Definitely too warm. Bren inched back toward the cabinet behind her.
“I’m sorry about your husband.”
“Thanks.” Not at all what she expected him to say. Nor did she expect the way it made her feel. He seemed to genuinely care that it was upsetting to her. “I heard Bernie’s crack. I’m not unpredictable. Bernie forgot to mention my husband was murdered.”
“What’s the sheriff doing about it?”
“Kevin? Not a damn thing. He believes Tom’s death was an accident, just like everyone else in this narrow-minded town.”
“How do you know it wasn’t?”
The one-year anniversary of Tom’s death had come and gone. She’d given up sharing her theory with anyone. She knew the truth. But for the first time in a long while someone actually wanted to talk to her about it.
“This is probably upsetting for you. It was insensitive for me to ask. I’m sorry.”
“Are you kidding? I could talk about it until lack of breath. That’s the problem. No one takes me seriously. Tom knew his way around a barn. He didn’t wrap himself up in the pulley system and say a Hail Mary and jump out the hayloft.”

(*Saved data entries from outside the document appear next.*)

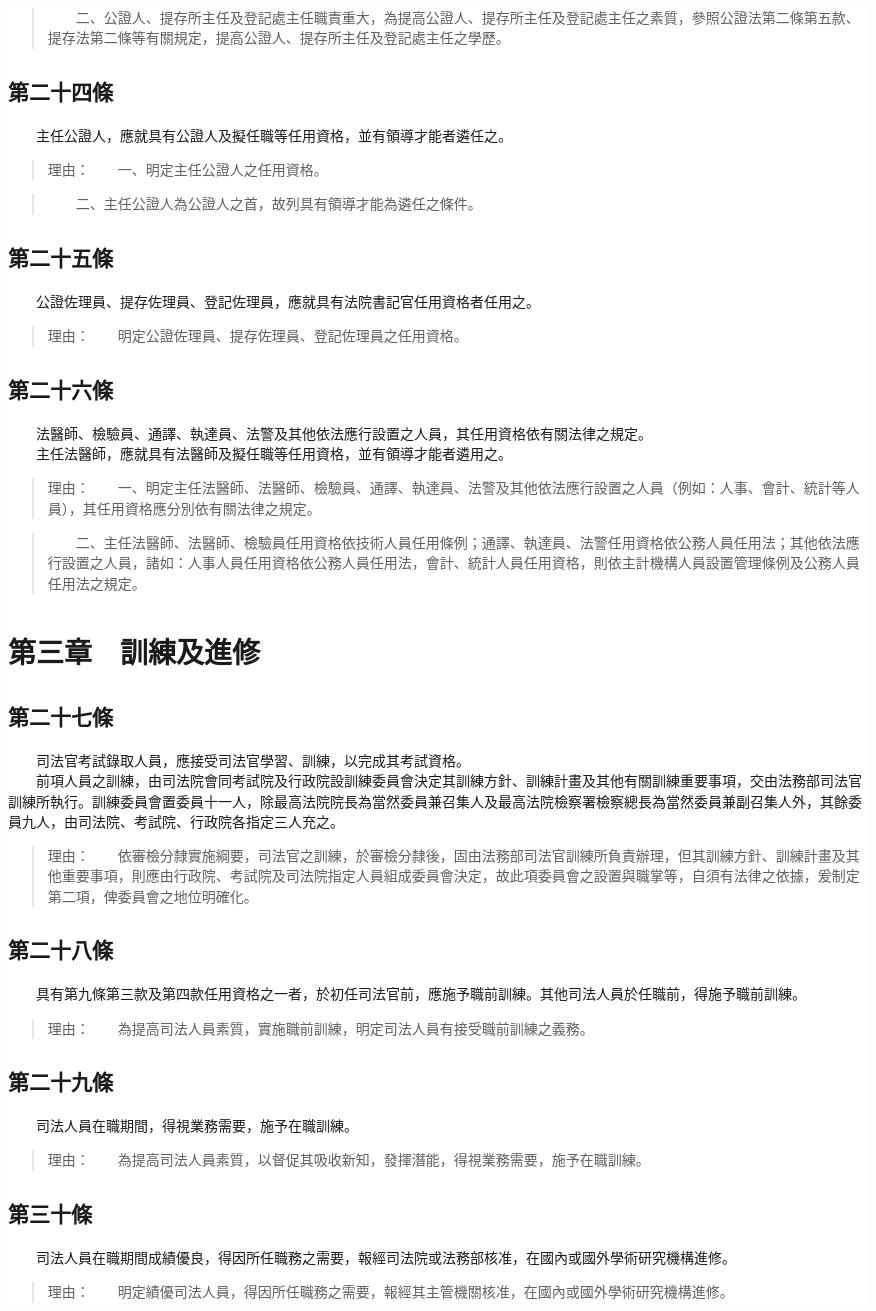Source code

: > 　　二、公證人、提存所主任及登記處主任職責重大，為提高公證人、提存所主任及登記處主任之素質，參照公證法第二條第五款、提存法第二條等有關規定，提高公證人、提存所主任及登記處主任之學歷。



第二十四條 
-----------
　　主任公證人，應就具有公證人及擬任職等任用資格，並有領導才能者遴任之。  
> 理由：　　一、明定主任公證人之任用資格。

> 　　二、主任公證人為公證人之首，故列具有領導才能為遴任之條件。



第二十五條 
-----------
　　公證佐理員、提存佐理員、登記佐理員，應就具有法院書記官任用資格者任用之。  
> 理由：　　明定公證佐理員、提存佐理員、登記佐理員之任用資格。



第二十六條 
-----------
　　法醫師、檢驗員、通譯、執達員、法警及其他依法應行設置之人員，其任用資格依有關法律之規定。  
　　主任法醫師，應就具有法醫師及擬任職等任用資格，並有領導才能者遴用之。  
> 理由：　　一、明定主任法醫師、法醫師、檢驗員、通譯、執達員、法警及其他依法應行設置之人員（例如：人事、會計、統計等人員），其任用資格應分別依有關法律之規定。

> 　　二、主任法醫師、法醫師、檢驗員任用資格依技術人員任用條例；通譯、執達員、法警任用資格依公務人員任用法；其他依法應行設置之人員，諸如：人事人員任用資格依公務人員任用法，會計、統計人員任用資格，則依主計機構人員設置管理條例及公務人員任用法之規定。



第三章　訓練及進修
==================
第二十七條 
-----------
　　司法官考試錄取人員，應接受司法官學習、訓練，以完成其考試資格。  
　　前項人員之訓練，由司法院會同考試院及行政院設訓練委員會決定其訓練方針、訓練計畫及其他有關訓練重要事項，交由法務部司法官訓練所執行。訓練委員會置委員十一人，除最高法院院長為當然委員兼召集人及最高法院檢察署檢察總長為當然委員兼副召集人外，其餘委員九人，由司法院、考試院、行政院各指定三人充之。  
> 理由：　　依審檢分隸實施綱要，司法官之訓練，於審檢分隸後，固由法務部司法官訓練所負責辦理，但其訓練方針、訓練計畫及其他重要事項，則應由行政院、考試院及司法院指定人員組成委員會決定，故此項委員會之設置與職掌等，自須有法律之依據，爰制定第二項，俾委員會之地位明確化。



第二十八條 
-----------
　　具有第九條第三款及第四款任用資格之一者，於初任司法官前，應施予職前訓練。其他司法人員於任職前，得施予職前訓練。  
> 理由：　　為提高司法人員素質，實施職前訓練，明定司法人員有接受職前訓練之義務。



第二十九條 
-----------
　　司法人員在職期間，得視業務需要，施予在職訓練。  
> 理由：　　為提高司法人員素質，以督促其吸收新知，發揮潛能，得視業務需要，施予在職訓練。



第三十條 
---------
　　司法人員在職期間成績優良，得因所任職務之需要，報經司法院或法務部核准，在國內或國外學術研究機構進修。  
> 理由：　　明定績優司法人員，得因所任職務之需要，報經其主管機關核准，在國內或國外學術研究機構進修。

“It’s complicated.” Bren reached in her pocket and grabbed her hair tie and pulled her hair up into a loose bun. She pointed in the direction of the front door. “I could show you. It’s the red barn as you come in. Right before you get to my house.”
He remained quiet, the expression for a split second in his eyes hard, almost angry, and then it disappeared.
Jeez, Bren. You sound so needy. Rafe Langston would have no interest in helping her sort out Tom’s death.
This guy probably thought she was a total fruitcake. Self-consciously she brought her hand down, nervously scratched the back of her head, and let her hand waft down to her side. “You’re not interested. It was silly, anyway. I just thought . . . you seemed . . .”
He pushed off from the counter. “How about I take you home? I didn’t see your truck when I pulled up. It’s getting dark.”
He was just like everyone else. She fisted her hands. And here she’d thought he might be different.
“I’m perfectly capable . . .”
He stepped forward. His green eyes smiled at her while he reached back to grab his jacket. “Are there lights in this barn?”